QOTW “Can you explain why we need to take C1 inhibitor regularly to prevent attacks of swelling?”
Feb 3, 2016
Dr. C: Greetings, we are glad to be back from the WSAAI meeting. Hopefully you enjoyed the posts from the gathering.
I can see where this question can be puzzling for our reader. It would seem that if you replace something that is should just fix the problem. As we have discussed for patients with HAE related to C1 inhibitor deficiency it is the lack of sufficient C1 inhibitor that allows for contact system activation, generation of bradykinin with ensuing vascular leak and swelling. The availability of plasma derived C1 inhibitor beginning in 2008 has been transformational in the approach to care in the US. Given at the onset of an attack it effectively arrests the swelling. IV plasma derived C1 inhibitor, Cinryze, was approved for prophylactic use to prevent swelling attacks. The recommended dosing is every 3-4 days. The reason for this is that the C1 inhibitor protein will be degraded and cleared over a period of time and needs replenishment. The technical term is half-life or the time until the active protein is “half gone”. For IV plasma derived C1 inhibitor this is in the range of 32.7 hours.
There are some recent reports on effectiveness with a range of dosing with Cinryze as well as exciting developments with a subcutaneous form of C1 inhibitor. Bruce, you were the primary author on the original Cinryze study, open label extension as well as the phase II study for subcutaneous C1 inhibitor. Would you like to comment on our reader’s question?
Picture a shark’s tooth! When we inject C1INH intravenously into a HAE patient, the blood level of C1INH instantaneously increases to near normal levels – which is what we want. However, over the next 3-4 days the blood C1INH level falls back to essentially the same level that it was prior to the injection. If we graph this, it looks like an upside down V (or a shark’s tooth). We were interested in developing a subcutaneous C1INH product because the absorption of C1INH from the subcutaneous space into the blood is relatively slow. What we see after subcutaneous injection of C1INH is a much slower increase in the blood level. Once the C1INH protein reaches the blood, however, it disappears just as quickly as after intravenous administration. The difference is that the C1INH protein keeps slowly moving from the subcutaneous tissue into the blood over a much longer period. With repeated subcutaneous injections, a certain magic happens – the blood level of C1INH stays in the normal or near-normal range continuously. This is very much like what we see in normal subjects without HAE. For this reason we have very high hopes for subcutaneous C1INH and are eagerly looking forward to seeing the Phase III study results.

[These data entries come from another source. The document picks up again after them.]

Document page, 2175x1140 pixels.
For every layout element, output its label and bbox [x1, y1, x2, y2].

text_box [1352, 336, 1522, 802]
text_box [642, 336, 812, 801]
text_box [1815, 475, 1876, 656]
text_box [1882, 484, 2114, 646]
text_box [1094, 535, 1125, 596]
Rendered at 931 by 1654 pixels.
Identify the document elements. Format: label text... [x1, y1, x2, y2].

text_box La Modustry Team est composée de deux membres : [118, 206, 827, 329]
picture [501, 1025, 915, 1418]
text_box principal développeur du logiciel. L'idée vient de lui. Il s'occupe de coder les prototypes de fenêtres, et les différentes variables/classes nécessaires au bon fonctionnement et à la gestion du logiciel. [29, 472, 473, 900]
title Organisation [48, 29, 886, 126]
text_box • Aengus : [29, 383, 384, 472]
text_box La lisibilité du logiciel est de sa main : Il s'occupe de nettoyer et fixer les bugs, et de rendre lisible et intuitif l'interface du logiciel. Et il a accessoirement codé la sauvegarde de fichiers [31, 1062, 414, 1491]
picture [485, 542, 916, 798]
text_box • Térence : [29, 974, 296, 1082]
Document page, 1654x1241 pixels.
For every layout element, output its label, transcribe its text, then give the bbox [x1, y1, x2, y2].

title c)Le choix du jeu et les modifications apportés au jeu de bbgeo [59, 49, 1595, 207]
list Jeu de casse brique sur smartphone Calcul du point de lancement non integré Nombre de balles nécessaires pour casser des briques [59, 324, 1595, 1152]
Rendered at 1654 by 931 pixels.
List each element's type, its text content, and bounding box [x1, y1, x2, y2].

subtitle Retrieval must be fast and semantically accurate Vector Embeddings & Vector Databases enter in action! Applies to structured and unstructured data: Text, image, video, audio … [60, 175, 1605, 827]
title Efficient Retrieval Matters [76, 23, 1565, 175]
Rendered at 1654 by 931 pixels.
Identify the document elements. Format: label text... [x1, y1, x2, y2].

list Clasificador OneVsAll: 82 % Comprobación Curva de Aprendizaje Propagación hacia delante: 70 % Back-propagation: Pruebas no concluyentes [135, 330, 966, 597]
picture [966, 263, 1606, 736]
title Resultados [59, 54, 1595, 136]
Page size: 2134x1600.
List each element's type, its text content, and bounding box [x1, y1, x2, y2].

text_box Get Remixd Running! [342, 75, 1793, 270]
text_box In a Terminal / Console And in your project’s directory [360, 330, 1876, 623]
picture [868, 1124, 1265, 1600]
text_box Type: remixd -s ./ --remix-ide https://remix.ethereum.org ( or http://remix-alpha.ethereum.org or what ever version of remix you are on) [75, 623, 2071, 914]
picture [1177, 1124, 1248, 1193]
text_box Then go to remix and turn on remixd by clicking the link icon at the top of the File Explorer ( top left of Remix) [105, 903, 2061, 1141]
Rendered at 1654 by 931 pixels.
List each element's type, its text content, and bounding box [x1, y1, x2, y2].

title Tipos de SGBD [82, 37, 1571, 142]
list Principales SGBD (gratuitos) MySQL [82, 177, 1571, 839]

It is possible that the shark analogy was inspired by our recent trip to Hawaii… The subcutaneous product does sound very interesting—hopefully the phase III results will indeed be magical. Turning back to our question, Marc, could you further clarify why regular dosing with C1 inhibitor is necessary to prevent swelling for our reader?
C1INH is a protein that inhibits or regulates a number of other protein pathways in the body. For HAE, the most of important of these inhibitory actions is controlling the activity of kallikrein and Factor XII and thereby preventing excessive bradykinin production. But C1INH has regulatory functions on other pathways such as the complement and coagulation systems. All of these functions require that C1INH is constantly produced by the liver and other cells types – this production doesn’t occur normally in HAE Types 1 and 2 due to gene mutations which leads to C1INH deficiency and the recurring angioedema symptoms. We can address this therapeutically by improving the C1INH levels with infusions of protein concentrate, and a plasma-derived C1INH product has been shown to effectively prevent HAE attacks. However, after each infusion, the C1INH protein is gradually metabolized or used up by the body as it provides it’s inhibitory function. C1INH is known as a “suicide” protein because each molecule irreversibly binds to its targets (other proteins). So it’s a “one and done” case for each C1INH molecule. Because of this, it’s necessary to repeatedly infuse the plasma-derived C1INH every 3 or 4 days on average to keep the protein level at a point where it can effectively provide enough inhibitory function to prevent swelling attacks.
Thank you Bruce and Marc—I hope that our discussion was helpful for our reader and followers with HAE. We look forward to hearing from you and our next “Question of the Week”.